09/09/2018

Du grand au petit écran: « Médecin de campagne », « L’Hermine » et « Spotlight »

FE983C37-7677-426D-BF14-92FD555B4507.jpegAlors que le dernier film de Thomas Lilti, « Première année » avec Vincent Lacoste, sort sur les écrans mercredi prochain, RTS Deux diffuse jeudi son film précédent, « Médecin de campagne », qui vaut la peine d’être vu.
 
Le docteur Werner est médecin de campagne. Il va à son tour être rattrapé par la maladie. Cette épreuve va l’obliger de partager, avec un enthousiasme très modéré, son territoire avec une doctoresse nouvellement diplômée. Le grand mérite du film est qu’il sonne juste du début à la fin. Le film est porté par deux excellents acteurs, François Cluzet et Marianne Denicourt qui éclaire merveilleusement bien le côté sombre de son collègue. Les seconds rôles, la mise en scène ainsi que la photographie sont également à la hauteur. A part quelques petites longueurs, « Médecin de campagne » est un film d'une grande humanité tout en évitant avec bonheur la sensiblerie et la facilité dans la relation entre les deux personnages principaux. Un film français comme on les aime.
 
4 étoiles. « Médecin de campagne ». RTS DEUX, Jeudi 13 septembre, 21h05.

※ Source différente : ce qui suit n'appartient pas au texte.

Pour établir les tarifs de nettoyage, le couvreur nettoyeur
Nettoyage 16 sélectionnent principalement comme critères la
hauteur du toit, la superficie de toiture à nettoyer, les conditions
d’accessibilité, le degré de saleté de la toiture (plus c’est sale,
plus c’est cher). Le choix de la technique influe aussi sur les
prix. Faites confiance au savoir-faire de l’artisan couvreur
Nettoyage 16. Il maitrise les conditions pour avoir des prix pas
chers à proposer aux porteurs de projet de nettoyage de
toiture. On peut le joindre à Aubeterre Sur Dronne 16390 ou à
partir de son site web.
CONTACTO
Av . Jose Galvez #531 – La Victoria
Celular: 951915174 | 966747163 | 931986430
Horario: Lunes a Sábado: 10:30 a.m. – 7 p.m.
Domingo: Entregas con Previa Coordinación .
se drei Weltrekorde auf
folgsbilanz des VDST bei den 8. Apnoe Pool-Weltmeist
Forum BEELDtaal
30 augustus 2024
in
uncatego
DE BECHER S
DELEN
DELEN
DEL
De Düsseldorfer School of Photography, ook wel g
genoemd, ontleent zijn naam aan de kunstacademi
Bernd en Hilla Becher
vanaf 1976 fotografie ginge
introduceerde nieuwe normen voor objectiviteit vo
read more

465AAA21-2590-4CB1-88D0-CD29897C9DCA.jpegPrésident de cour d’assises proche de la retraite, redouté et pour le moins peu aimable avec son entourage, Michel Racine va toutefois se montrer sous un autre jour lorsque le hasard remet sur son chemin au cours d’un procès l’anesthésiste dont il était tombé amoureux six ans auparavant. Il va saisir cette seconde chance qui s’offre à lui en tentant de séduire la lumineuse Ditte (magnifique Sidse Babett Knudsen, l’héroïne de « Borgen »), ce qui ne sera pas sans effet sur le déroulement d’un procès où il est question d’un infanticide.

On l’aura compris à l’énoncé de l’intrigue, le film oscille entre ombre et lumière, un procès sombre par opposition aux rencontres plus légères entre Michel Racine et Ditte, dans le cadre très solennel d’un Palais de justice, principal décor de l’action, ce qui n’empêche pas l’émotion.

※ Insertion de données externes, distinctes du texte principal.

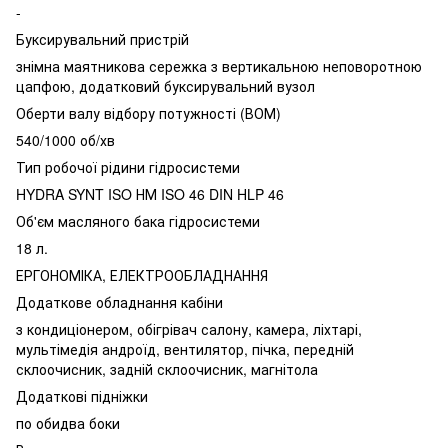
-
Буксирувальний пристрій
знімна маятникова сережка з вертикальною неповоротною
цапфою, додатковий буксирувальний вузол
Оберти валу відбору потужності (ВОМ)
540/1000 об/хв
Тип робочої рідини гідросистеми
HYDRA SYNT ISO НМ ISO 46 DIN HLP 46
Об'єм масляного бака гідросистеми
18 л.
ЕРГОНОМІКА, ЕЛЕКТРООБЛАДНАННЯ
Додаткове обладнання кабіни
з кондиціонером, обігрівач салону, камера, ліхтарі,
мультімедія андроїд, вентилятор, пічка, передній
склоочисник, задній склоочисник, магнітола
Додаткові підніжки
по обидва боки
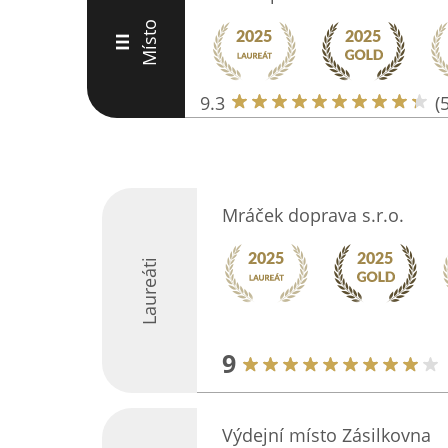
Místo
III
9.3
(
Mráček doprava s.r.o.
Laureáti
9
Výdejní místo Zásilkovna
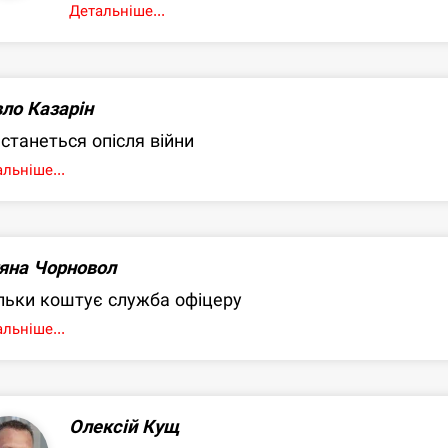
Детальніше...
ло Казарін
станеться опісля війни
льніше...
яна Чорновол
льки коштує служба офіцеру
льніше...
Олексій Кущ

Fabrice Luchini incarne avec justesse cet homme dont on ne connaît pas grand-chose, si ce n’est qu’il vient de se séparer de sa femme, et qui va se révéler bien plus humain qu’il ne l’a jamais été. « Humain » est d’ailleurs le terme qui pourrait le mieux définir ce film qui fait également la part belle aux seconds rôles, tous excellents. « L’Hermine », référence au col d’hermine de la robe que porte Michel Racine, est un film sur le fil du rasoir où toutes les fins sont envisageables jusqu’à la dernière seconde, ce qui n’est pas pour déplaire.

4 étoiles. "L'Hermine". FRANCE 2, dimanche 9 septembre, 21h.

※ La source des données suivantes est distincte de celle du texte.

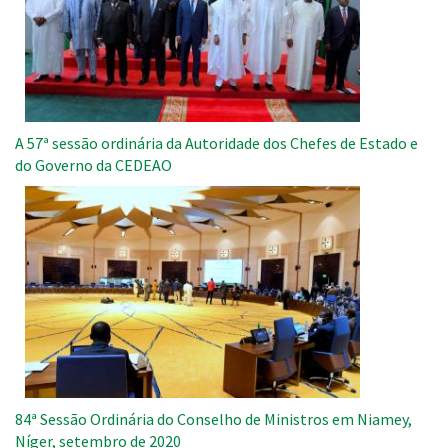
A 57ª sessão ordinária da Autoridade dos Chefes de Estado e
do Governo da CEDEAO
Imagem
84ª Sessão Ordinária do Conselho de Ministros em Niamey,
Níger, setembro de 2020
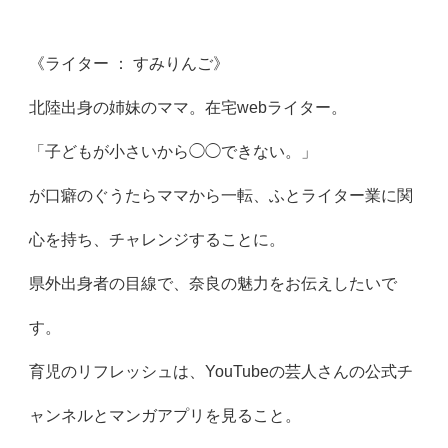
《ライター ： すみりんご》
北陸出身の姉妹のママ。在宅webライター。
「子どもが小さいから◯◯できない。」
が口癖のぐうたらママから一転、ふとライター業に関
心を持ち、チャレンジすることに。
県外出身者の目線で、奈良の魅力をお伝えしたいで
す。
育児のリフレッシュは、YouTubeの芸人さんの公式チ
ャンネルとマンガアプリを見ること。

C38044A3-4AB0-4762-9770-D6F7785C2729.jpeg« Spotlight » est basé sur des faits réels. En 2002, un réseau pédophile au sein de l’Eglise catholique de Boston est découvert, mais les preuves ne sont pas évidentes. Une équipe de journalistes d’investigation du Boston Globe, baptisée Spotlight, décide de mener sa propre enquête pour faire toute la lumière sur cette sombre affaire et en informer les lectrices et lecteurs du journal. Plus de 600 articles seront publiés sur cette enquête récompensée par le Prix Pulitzer.

« Spotlight », qui a reçu l’Oscar du meilleur film de 2015, raconte donc comment ces reporters, régulièrement confrontés à la loi du silence et aux pressions pour les faire taire tout au long des 12 mois que vont durer leurs investigations, ont fait éclater la vérité sur ces hommes d’Eglise abuseurs d’enfants. Pour les suivre dans leur enquête, « Spotlight » s’appuie sur un scénario très bien écrit, des acteurs tous excellents et une mise en scène classique. C’est rondement mené et efficace. Presque trop. L’émotion est en effet peu présente dans « Spotlight », les enquêteurs s’effaçant devant l’enquête. Mais c’était le but poursuivi par le réalisateur. Objectif atteint.

3 étoiles. « Spotlight ».  ARTE, jeudi 13 septembre, 21h.